3 charts that show the turnaround in Australia's mining sector

(George Frey / Getty Images)
  • NAB’s business survey for September showed conditions and confidence consolidated from the previous month.
  • The underlying data revealed the ongoing improvement in Australia’s mining sector.
  • And more broadly, NAB said the data suggests Australia’s unemployment rate will continue to fall this year.

NAB’s business survey for September is out, with more evidence that Australia’s mining sector is gathering momentum.

The September data showed business conditions edged higher to a reading of +15, while confidence towards the outlook held steady after falling in August.

Here’s a summary of the key statistics:

Source: NAB

And elsewhere in the report, the data clearly showed that Australia’s mining sector has consolidated its recent gains.

“By industry, mining again is reporting the strongest outcomes and confidence,” Oster said.

That’s been the case throughout 2018, although the mining readings have declined from their May highs.

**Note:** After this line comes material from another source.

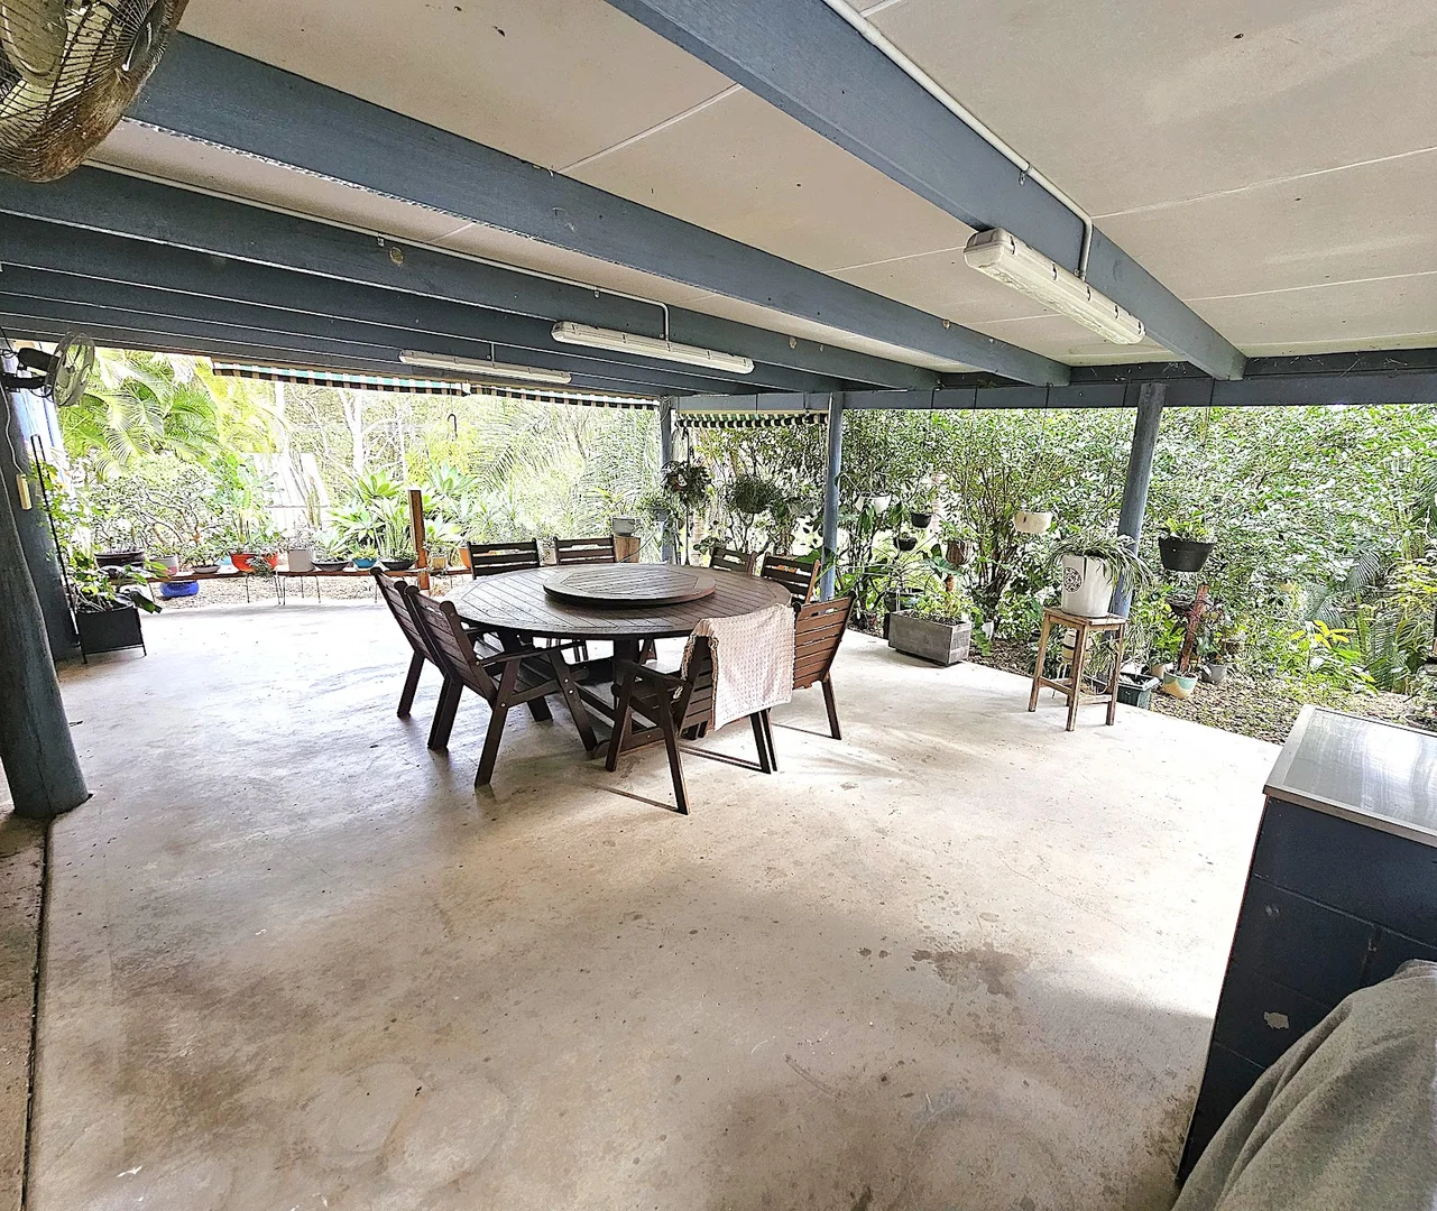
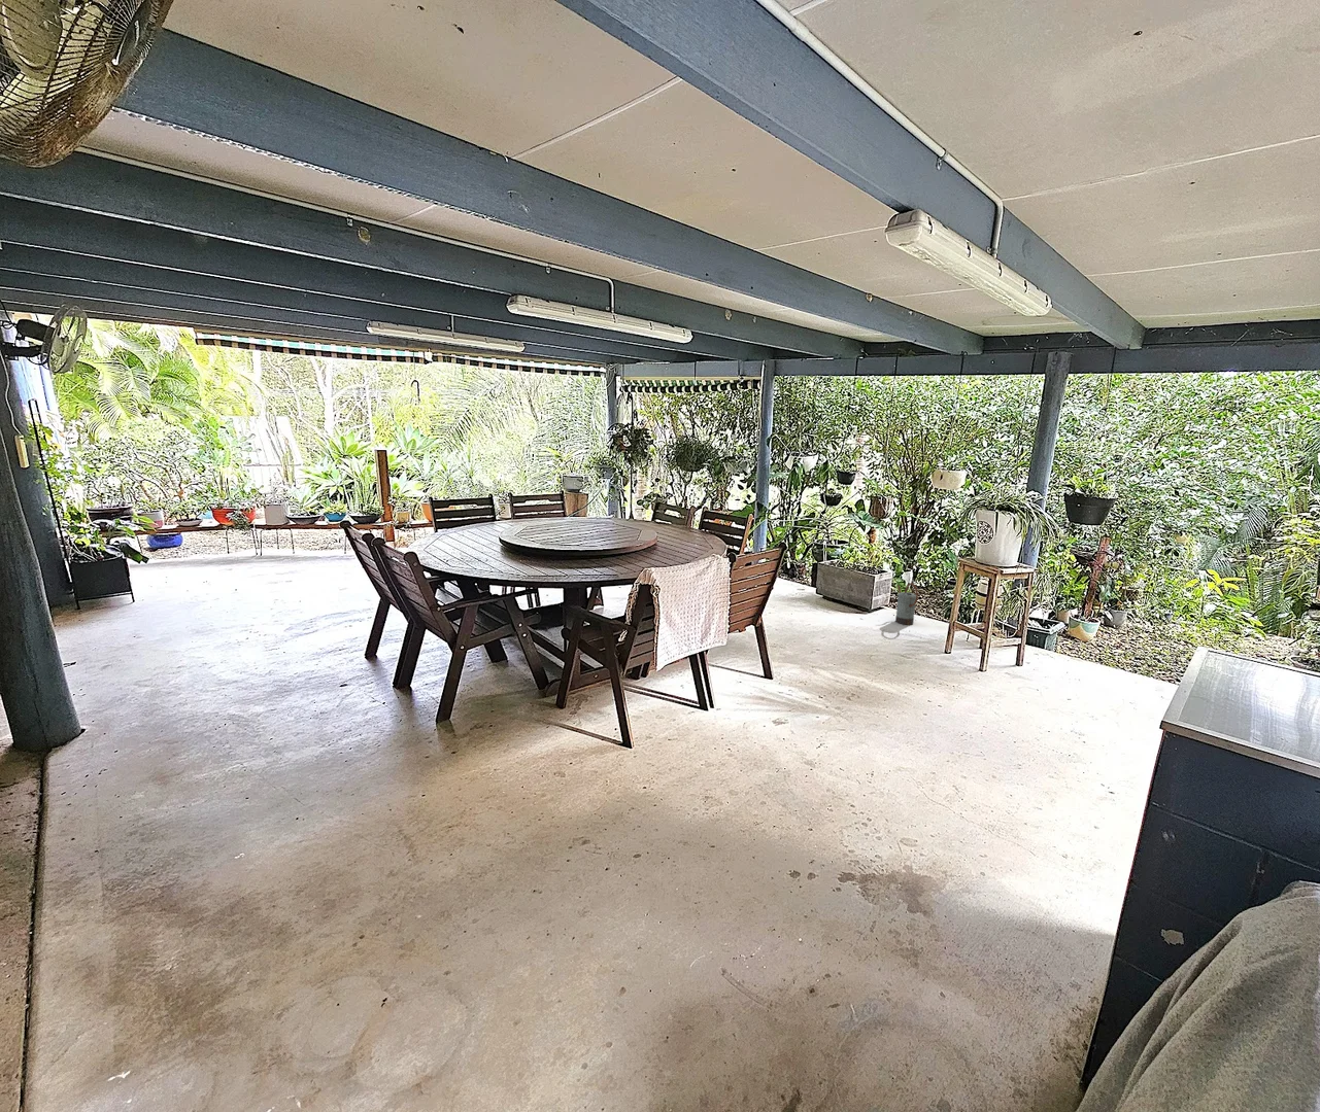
+ watering can [894,581,919,626]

However, there was a clear pick-up in September for both mining conditions:

And confidence:

In addition, NAB looked at capacity utilisation as one of their key themes for the month.

The measure “reflects both the current demand for a firms output as well as the results of past investment decisions”, NAB said.

It’s an important variable both the demand for products, as well as a company’s ability to boost production if needed. And the mining sector leads the way on that front too:

“Capacity utilisation is highest in mining, where rates are around 4% above average for that industry,” NAB said.

“This is unsurprising given the strength in demand for the sector’s output over the last decade, which spurred a large investment boom.”

The results of the business survey align with recent NAB research on the ground in WA, which showed upward pressure on wages in specific mining regions along with a big pipeline of new investment projects.

Within the major sub-indexes, trading and profitability held steady but there was a notable pick-up in the employment reading.

“The employment index continues to suggest growth in employment of over 20,000 per month over the next six months,” said NAB chief economist Alan Oster.

Assuming a steady participation rate, “we should see further declines in the unemployment rate over the rest of 2018 and into 2019”.

That represents a slightly more optimistic view than the RBA’s most recent set of projections, which forecast the unemployment rate will stay at around 5.5% by the end of this year.